Once the VM is running, access it through ssh or by using the Web Shell (“Open Web Shell” button on your VM’s page). Once inside follow the next steps.
Note
IMPORTANT: THE PATH TO THE DATABASE ON THE MASTER NEED TO BE THE SAME AS THE ONE ON THE WORKER
- Ensure the databases on both the Master VM and Worker HPC are in the same directory. On the Worker HPC go to the
<DATABASE>/
directory and do
pwd
Then, on your Master VM, create the directory with the same path output above
mkdir -p SAME/PATH/TO/HPC/DATABASE/DIRECTORY/
- Now the
<DATABASE>/
directories have been set up to contain the desired databases. You can use the same databases preset for StarBLAST-Docker or make your own from a.fasta (or .fa, .faa, .fna)

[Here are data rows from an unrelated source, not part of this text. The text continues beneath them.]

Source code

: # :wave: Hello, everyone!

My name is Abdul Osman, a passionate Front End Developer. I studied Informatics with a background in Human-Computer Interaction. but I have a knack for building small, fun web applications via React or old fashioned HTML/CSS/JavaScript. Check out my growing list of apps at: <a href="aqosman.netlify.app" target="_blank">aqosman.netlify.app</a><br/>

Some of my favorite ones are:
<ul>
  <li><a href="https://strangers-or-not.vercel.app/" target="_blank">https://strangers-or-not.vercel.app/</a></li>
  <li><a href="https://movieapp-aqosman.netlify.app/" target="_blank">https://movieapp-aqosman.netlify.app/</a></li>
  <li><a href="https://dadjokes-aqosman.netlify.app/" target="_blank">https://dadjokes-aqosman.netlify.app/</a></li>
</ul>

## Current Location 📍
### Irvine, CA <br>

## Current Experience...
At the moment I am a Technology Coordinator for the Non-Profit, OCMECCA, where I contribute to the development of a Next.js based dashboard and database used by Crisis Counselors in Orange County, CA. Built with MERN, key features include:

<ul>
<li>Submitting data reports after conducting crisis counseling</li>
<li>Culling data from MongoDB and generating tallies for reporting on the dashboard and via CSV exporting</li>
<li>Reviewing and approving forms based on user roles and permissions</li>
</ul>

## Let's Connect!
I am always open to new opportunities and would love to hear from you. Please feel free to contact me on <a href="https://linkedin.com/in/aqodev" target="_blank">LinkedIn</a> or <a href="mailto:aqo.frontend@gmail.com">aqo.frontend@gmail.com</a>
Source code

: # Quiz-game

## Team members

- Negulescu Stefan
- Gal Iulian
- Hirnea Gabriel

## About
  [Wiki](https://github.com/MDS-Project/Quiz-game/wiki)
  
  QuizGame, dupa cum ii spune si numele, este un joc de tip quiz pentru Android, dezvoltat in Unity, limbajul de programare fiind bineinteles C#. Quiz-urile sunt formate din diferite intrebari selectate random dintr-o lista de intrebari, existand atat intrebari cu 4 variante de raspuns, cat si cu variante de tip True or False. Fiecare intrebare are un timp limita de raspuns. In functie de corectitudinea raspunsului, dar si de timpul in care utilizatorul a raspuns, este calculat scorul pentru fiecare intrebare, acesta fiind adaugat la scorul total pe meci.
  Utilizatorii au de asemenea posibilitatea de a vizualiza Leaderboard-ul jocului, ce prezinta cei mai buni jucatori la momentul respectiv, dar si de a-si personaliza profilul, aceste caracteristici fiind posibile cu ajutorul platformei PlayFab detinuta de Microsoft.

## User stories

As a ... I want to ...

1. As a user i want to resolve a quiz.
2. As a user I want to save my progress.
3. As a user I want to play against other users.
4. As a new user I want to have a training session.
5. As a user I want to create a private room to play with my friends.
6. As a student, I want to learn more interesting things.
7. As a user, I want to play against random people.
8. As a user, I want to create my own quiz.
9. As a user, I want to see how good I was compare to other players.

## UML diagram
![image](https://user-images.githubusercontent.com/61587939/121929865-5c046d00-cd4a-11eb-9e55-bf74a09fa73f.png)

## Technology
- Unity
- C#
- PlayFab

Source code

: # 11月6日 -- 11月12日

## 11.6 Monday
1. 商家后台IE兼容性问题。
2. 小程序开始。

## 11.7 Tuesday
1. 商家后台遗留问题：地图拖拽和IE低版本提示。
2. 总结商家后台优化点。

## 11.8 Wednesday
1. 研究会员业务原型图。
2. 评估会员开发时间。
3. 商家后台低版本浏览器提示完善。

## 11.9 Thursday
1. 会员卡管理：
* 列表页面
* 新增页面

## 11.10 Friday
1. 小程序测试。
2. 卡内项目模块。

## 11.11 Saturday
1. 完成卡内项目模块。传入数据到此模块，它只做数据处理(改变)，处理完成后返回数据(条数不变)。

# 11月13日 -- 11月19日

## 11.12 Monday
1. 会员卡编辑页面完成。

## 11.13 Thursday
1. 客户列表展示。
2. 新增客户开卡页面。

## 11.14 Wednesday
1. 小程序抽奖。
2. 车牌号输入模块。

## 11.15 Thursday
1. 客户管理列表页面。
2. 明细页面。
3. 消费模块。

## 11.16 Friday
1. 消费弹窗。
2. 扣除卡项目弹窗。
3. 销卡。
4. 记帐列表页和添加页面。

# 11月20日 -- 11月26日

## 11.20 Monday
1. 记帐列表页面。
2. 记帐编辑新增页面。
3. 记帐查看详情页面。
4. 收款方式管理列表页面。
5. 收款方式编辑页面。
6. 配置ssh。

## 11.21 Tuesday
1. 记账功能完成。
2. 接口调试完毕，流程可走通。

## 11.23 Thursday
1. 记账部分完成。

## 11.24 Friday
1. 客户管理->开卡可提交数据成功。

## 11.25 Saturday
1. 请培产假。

file using BLAST+’s makeblastdb referenced in StarBLAST-VICE. Both require iRODS (JetStream comes with iRODS pre-installed) and a CyVerse account.
Access iRODS using:
iinit
You will be prompted to connect to the CyVerse with:
host name (DNS): data.cyverse.org
port #: 1247
username: <CyVerse_ID>
zone: iplant
password: <CyVerse_password>
- Once connected, retreive and move the databases to your
<DATABASE>/
folder (shown for preset):
iget -rKVP /iplant/home/cosimichele/200503_Genomes_n_p
mv GCF_* /DATABASE/DIRECTORY/
- Move the databases to the HPC using either
sftp
or the steps as above if your HPC system has iRODS. - Use this code within the Master instance to launch sequenceServer:
docker run --rm --name sequenceserver-scale -p 80:3000 -p 9123:9123 -e PROJECT_NAME=<PROJECT_NAME> -e WORKQUEUE_PASSWORD=<PASSWORD> -e BLAST_NUM_THREADS=<N THREADS> -e SEQSERVER_DB_PATH="/home/<U_NUMBER>/<USER>/<DATABASE_DIRECTORY>" -v /DATABASE/ON/MASTER:/DATABASE/ON/WORKER zhxu73/sequenceserver-scale:no-irods
An example is:
docker run --rm --name sequenceserver-scale -p 80:3000 -p 9123:9123 -e PROJECT_NAME=starBLAST -e WORKQUEUE_PASSWORD= -e BLAST_NUM_THREADS=2 -e SEQSERVER_DB_PATH="/home/u12/cosi/DATABASE" -v /home/u12/cosi/DATABASE:/home/u12/cosi/DATABASE zhxu73/sequenceserver-scale:no-irods
Note
The custom Database folder on the Master needs to have read and write permissions
Start BLASTING! Now anyone can enter the <MASTER_IP_ADDRESS>
in their browser to access SequenceServer.